A solar meter is going to give you the total light (similar to lumens), whereas PAR is a smaller part of the spectrum, so any conversion would be fairly rough. That being said, you can usually do a rough approximation of PAR from lumens. Maybe try finding the relationship between W/m2 and lumens to get there?


----------



## jeffkrol (Jun 5, 2013)

easttech said:


> Hello,
> 
> I was given a meter which is used in the solar industry and provides light measurements in units of W/M2. I have tried searching and doing a conversion but have come up empty. Can anyone help. It was free so I am hoping it can be used.
> 
> Thank you.





> To convert units, multiply the measurement from the sensor, in units of µmol m-2 s-1, by 0.327 J µmol-1. This converts the UV measurement to units of J m-2 s-1, which is W m-2.

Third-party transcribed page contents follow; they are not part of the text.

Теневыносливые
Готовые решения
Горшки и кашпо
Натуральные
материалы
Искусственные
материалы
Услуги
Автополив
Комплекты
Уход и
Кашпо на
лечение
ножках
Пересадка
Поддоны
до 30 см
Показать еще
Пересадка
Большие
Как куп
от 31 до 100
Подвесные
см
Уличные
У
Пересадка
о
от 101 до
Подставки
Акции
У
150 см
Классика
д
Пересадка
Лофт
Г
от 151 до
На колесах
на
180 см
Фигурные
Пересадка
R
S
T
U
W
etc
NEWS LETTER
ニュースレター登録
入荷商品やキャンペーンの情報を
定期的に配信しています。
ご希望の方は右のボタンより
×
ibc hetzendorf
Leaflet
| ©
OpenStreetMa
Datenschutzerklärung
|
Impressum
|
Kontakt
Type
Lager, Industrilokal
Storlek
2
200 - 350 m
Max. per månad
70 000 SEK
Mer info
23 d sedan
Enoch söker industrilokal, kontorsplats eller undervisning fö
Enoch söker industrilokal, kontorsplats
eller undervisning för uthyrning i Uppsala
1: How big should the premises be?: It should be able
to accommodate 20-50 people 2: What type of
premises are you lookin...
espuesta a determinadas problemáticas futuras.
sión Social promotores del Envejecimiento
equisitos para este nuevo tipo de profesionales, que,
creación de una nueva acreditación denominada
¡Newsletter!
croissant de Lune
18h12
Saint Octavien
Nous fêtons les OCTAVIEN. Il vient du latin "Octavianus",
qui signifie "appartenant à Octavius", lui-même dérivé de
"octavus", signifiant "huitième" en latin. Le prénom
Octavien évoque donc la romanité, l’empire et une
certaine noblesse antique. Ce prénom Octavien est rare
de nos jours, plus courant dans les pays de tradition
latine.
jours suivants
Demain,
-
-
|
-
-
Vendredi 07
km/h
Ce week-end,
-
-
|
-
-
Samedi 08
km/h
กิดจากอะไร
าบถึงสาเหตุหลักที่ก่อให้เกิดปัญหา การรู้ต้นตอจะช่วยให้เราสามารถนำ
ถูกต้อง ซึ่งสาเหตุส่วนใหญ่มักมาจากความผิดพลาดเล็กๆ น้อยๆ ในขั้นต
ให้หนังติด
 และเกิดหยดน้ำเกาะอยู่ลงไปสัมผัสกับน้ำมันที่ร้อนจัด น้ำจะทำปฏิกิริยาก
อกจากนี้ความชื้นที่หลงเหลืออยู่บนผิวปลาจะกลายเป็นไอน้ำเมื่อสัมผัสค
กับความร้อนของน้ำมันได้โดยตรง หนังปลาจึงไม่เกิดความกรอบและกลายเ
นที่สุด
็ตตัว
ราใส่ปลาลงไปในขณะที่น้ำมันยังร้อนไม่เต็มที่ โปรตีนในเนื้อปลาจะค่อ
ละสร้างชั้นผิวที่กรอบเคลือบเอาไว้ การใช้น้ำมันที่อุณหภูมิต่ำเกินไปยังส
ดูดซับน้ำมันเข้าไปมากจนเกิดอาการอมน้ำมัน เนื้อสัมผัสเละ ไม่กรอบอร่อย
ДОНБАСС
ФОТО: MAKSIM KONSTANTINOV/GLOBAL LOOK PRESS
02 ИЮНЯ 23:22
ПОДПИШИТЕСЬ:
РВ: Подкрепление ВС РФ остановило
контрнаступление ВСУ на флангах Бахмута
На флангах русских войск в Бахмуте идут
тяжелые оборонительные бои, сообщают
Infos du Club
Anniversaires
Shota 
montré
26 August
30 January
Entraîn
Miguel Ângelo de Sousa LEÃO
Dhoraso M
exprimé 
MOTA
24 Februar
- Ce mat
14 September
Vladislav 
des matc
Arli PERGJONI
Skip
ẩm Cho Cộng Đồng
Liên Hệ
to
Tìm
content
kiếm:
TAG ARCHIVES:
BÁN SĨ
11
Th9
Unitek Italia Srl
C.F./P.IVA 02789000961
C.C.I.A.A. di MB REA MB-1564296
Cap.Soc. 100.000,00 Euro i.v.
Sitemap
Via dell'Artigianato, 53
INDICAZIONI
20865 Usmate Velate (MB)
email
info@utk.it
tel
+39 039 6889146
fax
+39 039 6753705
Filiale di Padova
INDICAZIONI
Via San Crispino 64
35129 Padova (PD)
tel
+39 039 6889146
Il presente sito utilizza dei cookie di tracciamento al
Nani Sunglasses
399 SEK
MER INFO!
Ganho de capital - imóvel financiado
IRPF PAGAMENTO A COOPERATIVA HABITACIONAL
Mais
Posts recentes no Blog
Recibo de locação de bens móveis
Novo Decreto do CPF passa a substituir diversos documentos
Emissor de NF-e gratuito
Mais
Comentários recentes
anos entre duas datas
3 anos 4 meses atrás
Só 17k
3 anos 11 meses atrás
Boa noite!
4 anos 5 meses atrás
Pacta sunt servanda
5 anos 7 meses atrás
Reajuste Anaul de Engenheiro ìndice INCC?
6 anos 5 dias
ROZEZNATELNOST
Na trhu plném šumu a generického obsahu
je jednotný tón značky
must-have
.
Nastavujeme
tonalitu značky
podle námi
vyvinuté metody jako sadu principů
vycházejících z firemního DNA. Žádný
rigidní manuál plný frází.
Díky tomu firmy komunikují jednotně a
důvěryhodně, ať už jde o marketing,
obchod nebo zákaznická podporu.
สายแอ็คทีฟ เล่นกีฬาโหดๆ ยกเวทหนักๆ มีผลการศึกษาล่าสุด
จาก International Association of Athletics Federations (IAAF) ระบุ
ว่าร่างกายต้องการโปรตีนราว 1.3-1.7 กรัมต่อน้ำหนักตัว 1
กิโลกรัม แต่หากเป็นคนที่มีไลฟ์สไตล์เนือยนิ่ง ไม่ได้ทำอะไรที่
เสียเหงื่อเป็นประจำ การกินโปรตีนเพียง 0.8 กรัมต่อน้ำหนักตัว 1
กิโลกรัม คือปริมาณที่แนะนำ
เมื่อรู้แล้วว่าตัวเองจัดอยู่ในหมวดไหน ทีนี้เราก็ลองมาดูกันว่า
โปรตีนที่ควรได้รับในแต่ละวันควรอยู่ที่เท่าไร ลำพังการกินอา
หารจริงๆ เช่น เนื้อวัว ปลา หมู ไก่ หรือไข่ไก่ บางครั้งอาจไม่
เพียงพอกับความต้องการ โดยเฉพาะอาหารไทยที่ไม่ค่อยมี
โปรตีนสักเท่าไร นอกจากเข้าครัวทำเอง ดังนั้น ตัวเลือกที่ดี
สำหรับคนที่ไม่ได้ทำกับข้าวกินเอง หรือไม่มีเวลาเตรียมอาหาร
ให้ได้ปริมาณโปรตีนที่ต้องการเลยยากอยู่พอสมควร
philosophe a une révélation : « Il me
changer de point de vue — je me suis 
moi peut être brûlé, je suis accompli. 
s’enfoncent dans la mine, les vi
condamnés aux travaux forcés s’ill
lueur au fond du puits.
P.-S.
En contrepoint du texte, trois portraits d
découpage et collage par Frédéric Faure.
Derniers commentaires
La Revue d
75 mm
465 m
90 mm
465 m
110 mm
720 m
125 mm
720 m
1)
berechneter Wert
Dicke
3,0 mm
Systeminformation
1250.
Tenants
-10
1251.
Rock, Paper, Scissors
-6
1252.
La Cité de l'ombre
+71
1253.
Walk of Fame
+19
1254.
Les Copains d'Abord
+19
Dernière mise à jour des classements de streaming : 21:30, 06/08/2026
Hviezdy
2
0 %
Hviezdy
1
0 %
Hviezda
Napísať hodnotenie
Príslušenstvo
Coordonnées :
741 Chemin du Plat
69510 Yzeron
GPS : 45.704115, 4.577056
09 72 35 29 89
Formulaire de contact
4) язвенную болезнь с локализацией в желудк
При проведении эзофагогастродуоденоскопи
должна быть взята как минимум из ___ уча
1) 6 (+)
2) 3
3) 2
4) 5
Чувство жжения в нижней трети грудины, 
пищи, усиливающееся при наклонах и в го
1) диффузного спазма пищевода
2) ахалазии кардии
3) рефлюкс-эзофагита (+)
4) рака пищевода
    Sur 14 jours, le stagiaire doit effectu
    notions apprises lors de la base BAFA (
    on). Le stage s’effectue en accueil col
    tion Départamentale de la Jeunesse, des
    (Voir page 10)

Use this backwards.. divide meter reading by .327....
https://www.apogeeinstruments.com/conversion-ppf-to-watts/

Test it in full daylight..At noon in CT. should be about 2000 PPFD (PAR) on a clear day..









won't be accurate but we will know if it is in the ballpark..


----------



## easttech (Mar 16, 2013)

Let me get a battery for it and give it a try.

Thank you


----------



## jeffkrol (Jun 5, 2013)

fun calculator..
https://www2.pvlighthouse.com.au/ca...rum calculator/solar spectrum calculator.aspx


----------